[Problem to solve] Take the material below and extract the lines from the one with "Image 14: EM" through the one with "Image 1: the", word for word, without pictures.
----
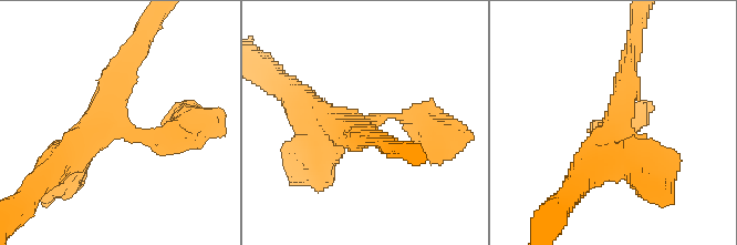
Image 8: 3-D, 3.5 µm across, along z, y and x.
Inspect: em xy step 2 (tint) at (118, 123) of image 8. 3 arms meet here; the arms are 250, 350, 400 nm wide.

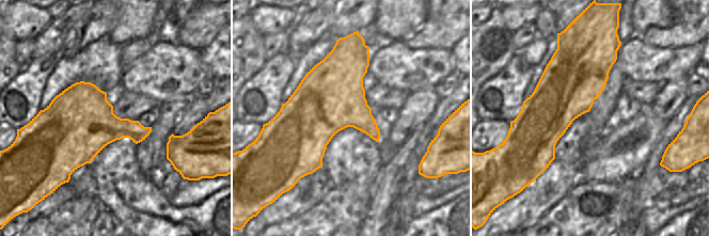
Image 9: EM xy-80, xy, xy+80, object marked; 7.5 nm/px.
Accept. It runs along (68, 154), (97, 116), (166, 141), (173, 133) in image 8; one cell here.

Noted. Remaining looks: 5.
Inspect: 3d 8 µm at (849, 257) of image 7. Side arm on a straight run.

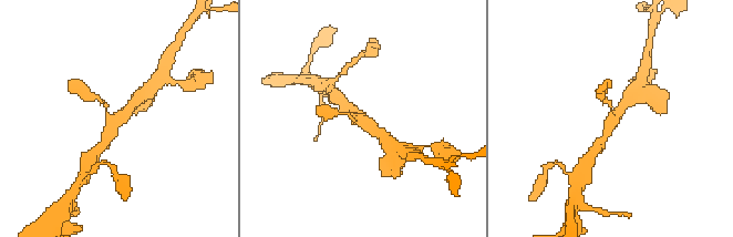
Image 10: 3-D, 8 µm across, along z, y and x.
Inspect: em xy step 1 (tint) at the same point. 3 arms meet here; the arms are 150, 250, 400 nm wide; shape alone is not enough.

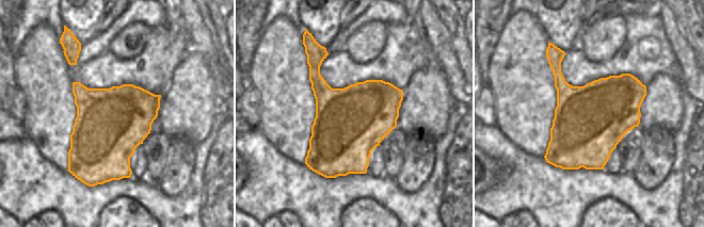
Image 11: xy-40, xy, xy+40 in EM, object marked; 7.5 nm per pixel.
Accept. The object is 550 nm wide here; it runs along (137, 100), (111, 124), (102, 145) in image 10; one cell here.

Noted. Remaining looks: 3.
Inspect: 3d 3.5 µm at (227, 321) of image 7.

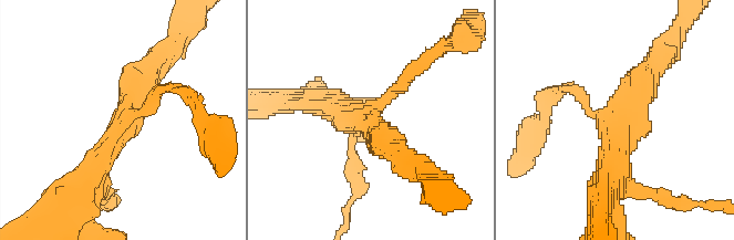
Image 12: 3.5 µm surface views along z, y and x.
Inspect: em xy step 2 (tint) at (373, 125) of image 12. 3 arms meet here; the arms are 150, 350, 350 nm wide; now the EM.

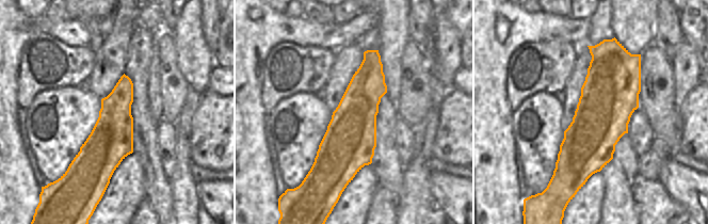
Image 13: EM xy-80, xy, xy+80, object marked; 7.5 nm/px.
Inspect: em xy step 3 (tint) at the same point. Another direction.

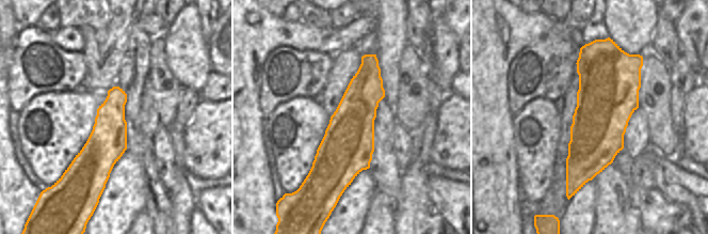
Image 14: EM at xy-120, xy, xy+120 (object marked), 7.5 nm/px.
Accept. Continuous, no second cell.

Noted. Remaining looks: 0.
Stop: edits made, detach at image 5; the rest is unchecked.

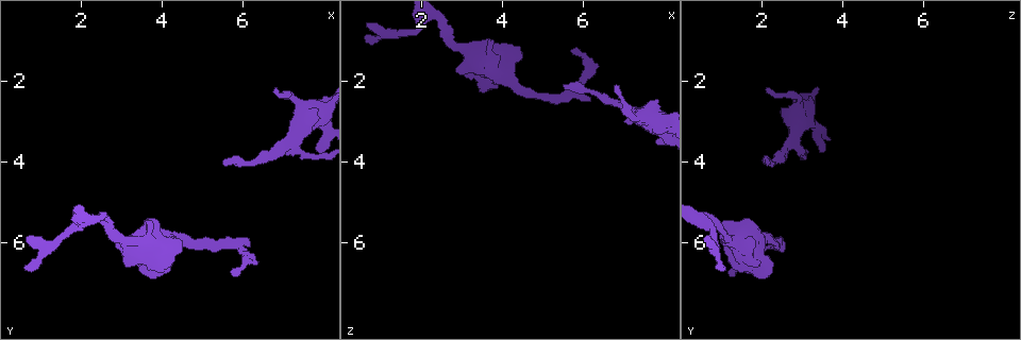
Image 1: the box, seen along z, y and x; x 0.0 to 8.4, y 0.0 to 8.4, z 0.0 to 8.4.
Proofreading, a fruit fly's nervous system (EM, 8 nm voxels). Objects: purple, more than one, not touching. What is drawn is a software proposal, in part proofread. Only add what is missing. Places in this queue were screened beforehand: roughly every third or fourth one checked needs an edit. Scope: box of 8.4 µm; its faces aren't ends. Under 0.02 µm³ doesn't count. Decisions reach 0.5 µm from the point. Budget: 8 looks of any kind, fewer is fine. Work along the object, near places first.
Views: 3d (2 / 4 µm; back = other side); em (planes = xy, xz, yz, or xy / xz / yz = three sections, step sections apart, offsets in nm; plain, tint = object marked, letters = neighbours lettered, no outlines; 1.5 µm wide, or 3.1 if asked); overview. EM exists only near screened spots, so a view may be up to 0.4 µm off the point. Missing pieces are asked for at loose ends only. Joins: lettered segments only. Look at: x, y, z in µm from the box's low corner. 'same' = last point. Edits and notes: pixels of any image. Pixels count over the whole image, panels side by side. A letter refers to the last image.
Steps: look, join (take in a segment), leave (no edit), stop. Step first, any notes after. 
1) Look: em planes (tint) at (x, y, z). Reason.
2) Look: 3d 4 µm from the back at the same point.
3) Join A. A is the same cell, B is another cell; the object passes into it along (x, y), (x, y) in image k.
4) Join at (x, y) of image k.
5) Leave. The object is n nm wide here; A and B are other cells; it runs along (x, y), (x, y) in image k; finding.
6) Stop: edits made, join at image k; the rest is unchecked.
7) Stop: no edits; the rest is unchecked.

Look: em yz step 4 (tint) at (6.80, 2.15, 2.20). Thin end.

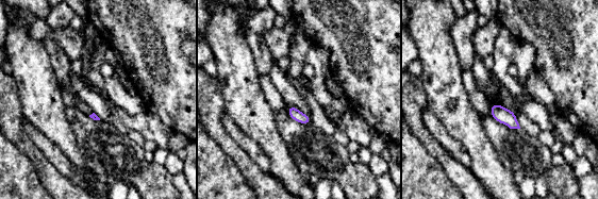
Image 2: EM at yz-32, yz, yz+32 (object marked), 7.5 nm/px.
Look: em planes (letters) at the same point.

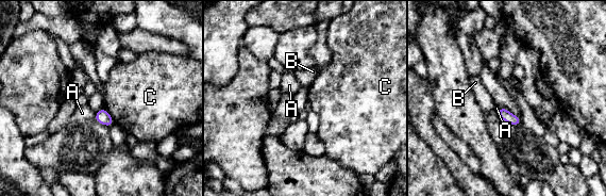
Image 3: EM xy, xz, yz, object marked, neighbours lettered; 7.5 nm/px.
Leave. The longest contact is with C, 150 nm; A, B and C are other cells; no lettered segment goes on from it.

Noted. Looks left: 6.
Look: 3d 4 µm at (6.20, 6.10, 2.40). Branch stops here.

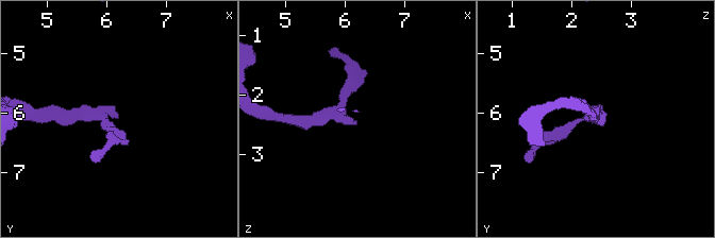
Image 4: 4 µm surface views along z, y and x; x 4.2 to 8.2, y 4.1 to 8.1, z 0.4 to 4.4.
Look: em planes (letters) at (6.15, 6.10, 2.40).

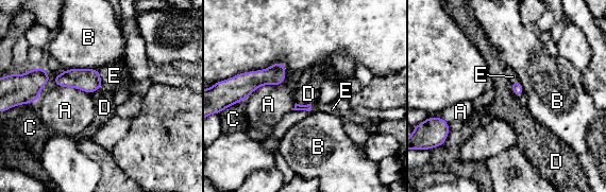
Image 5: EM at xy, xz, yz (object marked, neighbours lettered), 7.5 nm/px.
Join E. The longest contact is with A, 360 nm; E is the same cell, A, B, C and D are other cells; the object passes into it along (88, 81), (100, 76), (114, 75) in image 5; it goes on there.

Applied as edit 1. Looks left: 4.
Look: em planes (letters) at (0.65, 5.95, 0.65). Free end.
----
[Response to this task]
Image 14: EM at xy-120, xy, xy+120 (object marked), 7.5 nm/px.
Accept. Continuous, no second cell.

Noted. Remaining looks: 0.
Stop: edits made, detach at image 5; the rest is unchecked.

Image 1: the box, seen along z, y and x; x 0.0 to 8.4, y 0.0 to 8.4, z 0.0 to 8.4.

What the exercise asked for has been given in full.